> [Passage]:
Ioannina () is one of the regional units of Greece. 

It is part of the region of Epirus. Its capital is the city of Ioannina. It is the largest regional unit in Epirus, and one of the largest regional units of Greece, with a population of 167,901 people, according to the 2011 census.

Geography
Ioannina borders Albania in the north, and the regional units of Kastoria in the northeast, Grevena and Trikala in the east, Arta in the southeast, Preveza in the south and Thesprotia in the southwest and west.

Ioannina is a mountainous region, dominated by the Pindus mountains, that cover the eastern part of the regional unit. The main subranges of the Pindus are from north to south: Gramos, Smolikas (2,637 m, the highest of the Pindus), Tymfi, Lygkos, Lakmos and Athamanika. The lower Xerovouni mountains are situated in the south, and the Tomaros in the southwest.

Lake Pamvotida is the largest lake of Epirus. Several major rivers have their source in the Ioannina regional unit, including Aoös, Arachthos and Acheron.

History
See also the history sections of the Epirus and Ioannina articles.

The area of the present regional unit of Ioannina joined Greece in 1913, after the First Balkan War.

Administration

The regional unit Ioannina is subdivided into 8 municipalities. These are (number as in the map in the infobox):
Dodoni (3)
Ioannina (1)
Konitsa (6)
Metsovo (7)
North Tzoumerka (Voreia Tzoumerka, 2)
Pogoni (8)
Zagori (5)
Zitsa (4)

Prefecture

Ioannina was established as a prefecture in 1915 (). As a part of the 2011 Kallikratis government reform, the regional unit Ioannina was created out of the former prefecture Ioannina. The prefecture had the same territory as the present regional unit. At the same time, the municipalities were reorganised, according to the table below.

> [Written tasks]:
(a) According to the article on the Ioannina regional unit, which subrange is the highest of the Pindus, and how tall is it?
(b) Write out the part of the Ioannina article from "Ioannina is a" to "First Balkan War.".
(c) Continue the article on the Ioannina regional unit from its last sentence.
The listing that comes next is separate material, unrelated to the article on Ioannina.

Data records:
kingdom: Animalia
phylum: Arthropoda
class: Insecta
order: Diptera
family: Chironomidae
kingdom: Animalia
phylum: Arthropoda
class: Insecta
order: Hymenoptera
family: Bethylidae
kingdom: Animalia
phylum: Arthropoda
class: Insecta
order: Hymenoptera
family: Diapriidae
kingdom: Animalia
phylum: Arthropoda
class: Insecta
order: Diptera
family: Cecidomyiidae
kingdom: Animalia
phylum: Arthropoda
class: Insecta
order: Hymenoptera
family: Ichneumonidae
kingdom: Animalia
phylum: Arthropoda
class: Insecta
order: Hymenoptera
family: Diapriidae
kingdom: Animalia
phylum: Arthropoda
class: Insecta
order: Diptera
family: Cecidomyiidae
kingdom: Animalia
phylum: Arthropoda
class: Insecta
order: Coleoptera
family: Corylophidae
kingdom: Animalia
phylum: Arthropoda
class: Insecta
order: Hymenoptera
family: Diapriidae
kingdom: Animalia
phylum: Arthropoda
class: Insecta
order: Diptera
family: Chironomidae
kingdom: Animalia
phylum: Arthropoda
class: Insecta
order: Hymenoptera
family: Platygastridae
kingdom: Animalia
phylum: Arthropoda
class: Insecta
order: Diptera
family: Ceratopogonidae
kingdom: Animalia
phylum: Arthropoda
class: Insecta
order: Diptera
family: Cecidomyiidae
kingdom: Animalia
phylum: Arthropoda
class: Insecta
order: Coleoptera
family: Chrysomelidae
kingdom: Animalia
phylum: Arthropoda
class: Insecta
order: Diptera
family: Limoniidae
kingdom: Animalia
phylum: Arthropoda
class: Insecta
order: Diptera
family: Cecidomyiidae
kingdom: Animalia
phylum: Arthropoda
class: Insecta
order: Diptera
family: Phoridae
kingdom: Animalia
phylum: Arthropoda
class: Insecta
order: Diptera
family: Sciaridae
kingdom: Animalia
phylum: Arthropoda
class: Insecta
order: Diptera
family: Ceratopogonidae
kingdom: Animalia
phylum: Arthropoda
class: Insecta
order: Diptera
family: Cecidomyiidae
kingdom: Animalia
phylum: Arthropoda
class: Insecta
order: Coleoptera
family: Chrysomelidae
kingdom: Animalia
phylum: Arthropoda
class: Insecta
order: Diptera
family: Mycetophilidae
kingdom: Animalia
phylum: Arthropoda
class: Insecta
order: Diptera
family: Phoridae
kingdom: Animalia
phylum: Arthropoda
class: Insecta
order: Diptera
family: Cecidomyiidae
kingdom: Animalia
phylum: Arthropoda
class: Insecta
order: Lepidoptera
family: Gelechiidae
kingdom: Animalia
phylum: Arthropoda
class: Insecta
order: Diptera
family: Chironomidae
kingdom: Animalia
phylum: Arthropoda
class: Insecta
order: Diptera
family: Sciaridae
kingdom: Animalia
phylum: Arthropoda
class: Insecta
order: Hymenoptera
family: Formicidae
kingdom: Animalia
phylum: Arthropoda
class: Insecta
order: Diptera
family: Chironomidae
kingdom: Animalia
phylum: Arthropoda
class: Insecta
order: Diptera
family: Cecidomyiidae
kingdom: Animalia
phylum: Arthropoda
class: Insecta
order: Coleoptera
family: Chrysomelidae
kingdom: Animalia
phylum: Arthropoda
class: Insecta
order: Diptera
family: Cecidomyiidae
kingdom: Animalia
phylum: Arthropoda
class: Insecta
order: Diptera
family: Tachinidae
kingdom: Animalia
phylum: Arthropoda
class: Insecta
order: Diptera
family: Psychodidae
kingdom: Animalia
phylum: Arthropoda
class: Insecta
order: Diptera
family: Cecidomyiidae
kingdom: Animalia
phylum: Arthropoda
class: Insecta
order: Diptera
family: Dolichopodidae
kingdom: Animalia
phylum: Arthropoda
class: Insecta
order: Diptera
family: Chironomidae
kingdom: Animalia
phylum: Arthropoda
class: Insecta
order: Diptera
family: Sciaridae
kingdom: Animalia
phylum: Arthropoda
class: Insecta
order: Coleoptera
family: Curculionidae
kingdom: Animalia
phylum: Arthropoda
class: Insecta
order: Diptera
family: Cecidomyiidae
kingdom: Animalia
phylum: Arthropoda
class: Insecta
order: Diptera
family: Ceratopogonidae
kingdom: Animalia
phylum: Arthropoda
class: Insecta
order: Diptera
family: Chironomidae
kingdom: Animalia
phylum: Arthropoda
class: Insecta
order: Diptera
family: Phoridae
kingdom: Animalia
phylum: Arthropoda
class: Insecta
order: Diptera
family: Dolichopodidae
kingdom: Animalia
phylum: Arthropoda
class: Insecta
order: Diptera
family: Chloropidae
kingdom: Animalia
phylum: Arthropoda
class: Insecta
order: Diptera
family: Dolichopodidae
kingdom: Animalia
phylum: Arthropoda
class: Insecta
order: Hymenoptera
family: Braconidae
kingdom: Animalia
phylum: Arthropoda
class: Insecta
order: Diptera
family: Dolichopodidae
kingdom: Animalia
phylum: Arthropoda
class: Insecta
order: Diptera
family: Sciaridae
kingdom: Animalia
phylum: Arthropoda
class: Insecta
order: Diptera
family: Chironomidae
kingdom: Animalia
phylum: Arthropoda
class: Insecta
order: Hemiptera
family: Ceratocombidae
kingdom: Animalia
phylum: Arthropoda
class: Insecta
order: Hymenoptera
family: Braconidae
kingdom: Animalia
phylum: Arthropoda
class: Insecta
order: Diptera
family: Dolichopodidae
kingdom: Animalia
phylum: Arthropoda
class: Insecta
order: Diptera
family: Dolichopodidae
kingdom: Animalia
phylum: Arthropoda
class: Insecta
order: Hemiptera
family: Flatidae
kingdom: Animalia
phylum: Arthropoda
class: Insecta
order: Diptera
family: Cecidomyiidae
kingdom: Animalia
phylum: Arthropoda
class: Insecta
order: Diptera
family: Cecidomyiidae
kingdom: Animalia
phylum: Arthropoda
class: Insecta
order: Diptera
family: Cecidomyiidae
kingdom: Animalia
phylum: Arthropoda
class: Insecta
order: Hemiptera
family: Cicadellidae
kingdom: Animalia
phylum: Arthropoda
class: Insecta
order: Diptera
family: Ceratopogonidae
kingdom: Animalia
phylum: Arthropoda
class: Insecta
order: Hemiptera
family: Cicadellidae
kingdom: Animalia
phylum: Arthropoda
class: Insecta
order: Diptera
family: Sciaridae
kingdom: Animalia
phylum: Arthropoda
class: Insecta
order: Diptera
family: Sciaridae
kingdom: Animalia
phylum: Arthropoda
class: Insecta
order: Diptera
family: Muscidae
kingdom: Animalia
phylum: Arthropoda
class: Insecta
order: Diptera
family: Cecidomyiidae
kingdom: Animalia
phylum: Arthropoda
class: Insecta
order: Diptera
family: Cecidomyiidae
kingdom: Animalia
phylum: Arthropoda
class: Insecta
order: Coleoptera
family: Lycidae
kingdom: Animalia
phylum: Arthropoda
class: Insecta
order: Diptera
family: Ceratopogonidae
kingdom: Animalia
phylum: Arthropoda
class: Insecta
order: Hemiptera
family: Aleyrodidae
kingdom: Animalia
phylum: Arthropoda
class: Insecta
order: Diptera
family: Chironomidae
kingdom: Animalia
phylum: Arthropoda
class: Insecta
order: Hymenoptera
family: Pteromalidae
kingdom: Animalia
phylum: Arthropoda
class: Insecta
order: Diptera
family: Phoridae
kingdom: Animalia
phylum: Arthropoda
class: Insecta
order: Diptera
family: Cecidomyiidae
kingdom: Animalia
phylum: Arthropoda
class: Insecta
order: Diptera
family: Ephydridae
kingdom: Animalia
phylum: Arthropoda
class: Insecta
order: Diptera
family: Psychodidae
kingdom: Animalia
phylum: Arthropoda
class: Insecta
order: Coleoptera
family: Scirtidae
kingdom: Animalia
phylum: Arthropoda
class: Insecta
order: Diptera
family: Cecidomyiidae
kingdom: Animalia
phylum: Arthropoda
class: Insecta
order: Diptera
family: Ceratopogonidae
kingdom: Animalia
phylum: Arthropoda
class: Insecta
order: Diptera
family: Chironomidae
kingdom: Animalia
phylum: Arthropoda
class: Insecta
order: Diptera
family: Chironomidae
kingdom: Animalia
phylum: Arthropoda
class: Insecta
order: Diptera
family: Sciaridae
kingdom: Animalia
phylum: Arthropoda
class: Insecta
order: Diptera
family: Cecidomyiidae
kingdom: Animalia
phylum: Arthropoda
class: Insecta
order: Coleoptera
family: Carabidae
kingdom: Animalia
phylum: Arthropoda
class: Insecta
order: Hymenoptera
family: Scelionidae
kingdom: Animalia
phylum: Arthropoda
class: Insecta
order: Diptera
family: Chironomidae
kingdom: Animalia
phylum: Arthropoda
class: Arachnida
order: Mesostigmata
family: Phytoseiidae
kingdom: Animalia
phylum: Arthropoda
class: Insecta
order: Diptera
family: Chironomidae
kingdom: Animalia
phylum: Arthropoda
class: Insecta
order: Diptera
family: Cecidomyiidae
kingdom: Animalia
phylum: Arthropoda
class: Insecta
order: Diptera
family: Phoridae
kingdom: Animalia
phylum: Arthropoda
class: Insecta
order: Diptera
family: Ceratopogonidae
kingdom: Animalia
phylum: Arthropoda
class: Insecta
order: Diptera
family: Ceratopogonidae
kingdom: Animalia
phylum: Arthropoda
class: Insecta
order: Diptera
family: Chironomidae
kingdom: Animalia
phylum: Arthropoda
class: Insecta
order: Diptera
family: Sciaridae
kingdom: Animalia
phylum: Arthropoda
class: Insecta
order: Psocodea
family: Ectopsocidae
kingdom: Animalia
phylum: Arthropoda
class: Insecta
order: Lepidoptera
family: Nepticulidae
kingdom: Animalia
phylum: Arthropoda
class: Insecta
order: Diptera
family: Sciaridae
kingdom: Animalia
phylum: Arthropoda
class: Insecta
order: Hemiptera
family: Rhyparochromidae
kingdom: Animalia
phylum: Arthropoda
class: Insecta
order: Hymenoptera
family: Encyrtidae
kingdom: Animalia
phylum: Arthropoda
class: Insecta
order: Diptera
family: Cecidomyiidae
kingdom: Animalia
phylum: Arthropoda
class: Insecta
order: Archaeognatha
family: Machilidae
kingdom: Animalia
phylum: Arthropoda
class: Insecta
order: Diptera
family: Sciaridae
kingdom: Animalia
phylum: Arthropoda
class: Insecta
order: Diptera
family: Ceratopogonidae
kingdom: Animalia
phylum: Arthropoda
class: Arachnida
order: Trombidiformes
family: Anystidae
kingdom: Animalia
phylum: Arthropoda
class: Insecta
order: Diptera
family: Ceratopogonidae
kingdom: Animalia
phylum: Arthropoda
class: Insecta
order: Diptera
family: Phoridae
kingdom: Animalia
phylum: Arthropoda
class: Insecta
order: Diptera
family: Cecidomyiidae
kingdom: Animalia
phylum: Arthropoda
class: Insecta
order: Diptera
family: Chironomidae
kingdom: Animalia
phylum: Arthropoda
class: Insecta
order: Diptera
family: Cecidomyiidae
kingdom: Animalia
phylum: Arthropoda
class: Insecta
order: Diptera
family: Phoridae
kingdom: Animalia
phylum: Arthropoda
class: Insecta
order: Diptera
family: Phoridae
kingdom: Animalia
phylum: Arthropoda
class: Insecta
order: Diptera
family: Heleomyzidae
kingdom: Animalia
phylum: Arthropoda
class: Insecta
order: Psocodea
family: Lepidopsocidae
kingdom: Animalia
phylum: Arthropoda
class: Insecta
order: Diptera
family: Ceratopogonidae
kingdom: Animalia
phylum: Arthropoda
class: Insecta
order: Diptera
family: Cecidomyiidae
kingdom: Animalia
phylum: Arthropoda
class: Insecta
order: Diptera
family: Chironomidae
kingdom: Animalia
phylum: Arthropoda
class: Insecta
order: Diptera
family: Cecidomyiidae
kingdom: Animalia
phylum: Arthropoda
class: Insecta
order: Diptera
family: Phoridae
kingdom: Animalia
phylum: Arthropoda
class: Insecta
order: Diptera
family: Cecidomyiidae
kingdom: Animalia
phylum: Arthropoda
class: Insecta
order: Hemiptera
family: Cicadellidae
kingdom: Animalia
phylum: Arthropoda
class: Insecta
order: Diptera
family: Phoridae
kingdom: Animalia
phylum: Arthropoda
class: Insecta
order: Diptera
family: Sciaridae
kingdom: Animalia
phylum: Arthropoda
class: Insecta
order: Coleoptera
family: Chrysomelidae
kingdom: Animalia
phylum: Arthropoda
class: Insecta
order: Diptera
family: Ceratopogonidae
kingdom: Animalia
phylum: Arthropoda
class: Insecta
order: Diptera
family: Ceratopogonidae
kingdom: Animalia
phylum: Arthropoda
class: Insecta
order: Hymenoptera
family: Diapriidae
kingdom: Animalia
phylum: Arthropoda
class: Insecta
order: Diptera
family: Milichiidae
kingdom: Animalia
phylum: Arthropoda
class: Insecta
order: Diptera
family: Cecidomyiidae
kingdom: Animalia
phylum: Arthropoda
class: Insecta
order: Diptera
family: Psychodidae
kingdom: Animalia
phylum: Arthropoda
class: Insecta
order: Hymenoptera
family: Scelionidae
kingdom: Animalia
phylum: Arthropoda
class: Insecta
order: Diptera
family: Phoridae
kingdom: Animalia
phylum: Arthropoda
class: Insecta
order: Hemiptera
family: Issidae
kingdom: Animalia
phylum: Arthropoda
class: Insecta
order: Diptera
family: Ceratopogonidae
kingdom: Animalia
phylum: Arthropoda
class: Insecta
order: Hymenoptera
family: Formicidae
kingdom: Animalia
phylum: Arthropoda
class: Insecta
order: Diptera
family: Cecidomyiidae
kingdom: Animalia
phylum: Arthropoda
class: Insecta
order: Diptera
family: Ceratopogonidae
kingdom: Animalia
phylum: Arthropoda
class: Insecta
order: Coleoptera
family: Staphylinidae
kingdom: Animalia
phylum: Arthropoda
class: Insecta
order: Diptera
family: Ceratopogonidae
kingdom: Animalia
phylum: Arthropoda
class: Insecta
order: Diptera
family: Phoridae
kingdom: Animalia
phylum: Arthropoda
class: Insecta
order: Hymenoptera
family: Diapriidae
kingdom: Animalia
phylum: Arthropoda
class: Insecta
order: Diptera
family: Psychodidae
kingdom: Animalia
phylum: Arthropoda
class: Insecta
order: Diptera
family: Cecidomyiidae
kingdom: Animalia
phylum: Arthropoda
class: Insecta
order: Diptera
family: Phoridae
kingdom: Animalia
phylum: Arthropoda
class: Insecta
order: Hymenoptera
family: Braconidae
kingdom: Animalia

> [Exercise answers]:
(a) Smolikas, at 2,637 m.

(b)
Ioannina is a mountainous region, dominated by the Pindus mountains, that cover the eastern part of the regional unit. The main subranges of the Pindus are from north to south: Gramos, Smolikas (2,637 m, the highest of the Pindus), Tymfi, Lygkos, Lakmos and Athamanika. The lower Xerovouni mountains are situated in the south, and the Tomaros in the southwest.

Lake Pamvotida is the largest lake of Epirus. Several major rivers have their source in the Ioannina regional unit, including Aoös, Arachthos and Acheron.

History
See also the history sections of the Epirus and Ioannina articles.

The area of the present regional unit of Ioannina joined Greece in 1913, after the First Balkan War.

(c)
Provinces
Province of Dodoni - Ioannina
Province of Konitsa - Konitsa
Province of Metsovo - Metsovo
Province of Pogoni - Delvinaki
Note: Provinces no longer hold any legal status in Greece.

Transport
Egnatia Odos (A2)/E90, NW, Cen., NE
Ionia Odos (A5)/E55, E951, S, Cen.
Greek National Road 5/E55 S, Cen.
Greek National Road 6, W, Cen., E
Greek National Road 17, S, SW
Greek National Road 20/E853, Cen., NW, N
Greek National Road 26, NW
Ioannina Airport

Tourism
The prefecture of Ioannina, like most of the Greek mainland, is not as popular as the islands among tourists. However, besides the city Ioannina, there are a number of attractions in the area, including:

 A few kilometres south of the city is the Vrellis wax statue museum, displaying scenes from Greek history. A small department in the city centre is free to the public.
 The Dodoni oracle and archaeological site with amphitheatre.
 The Vikos–Aoös National Park, including the Vikos gorge, through which the Voidomatis river flows.
 The Zagori villages, partly in the Vikos-Aoos National Park.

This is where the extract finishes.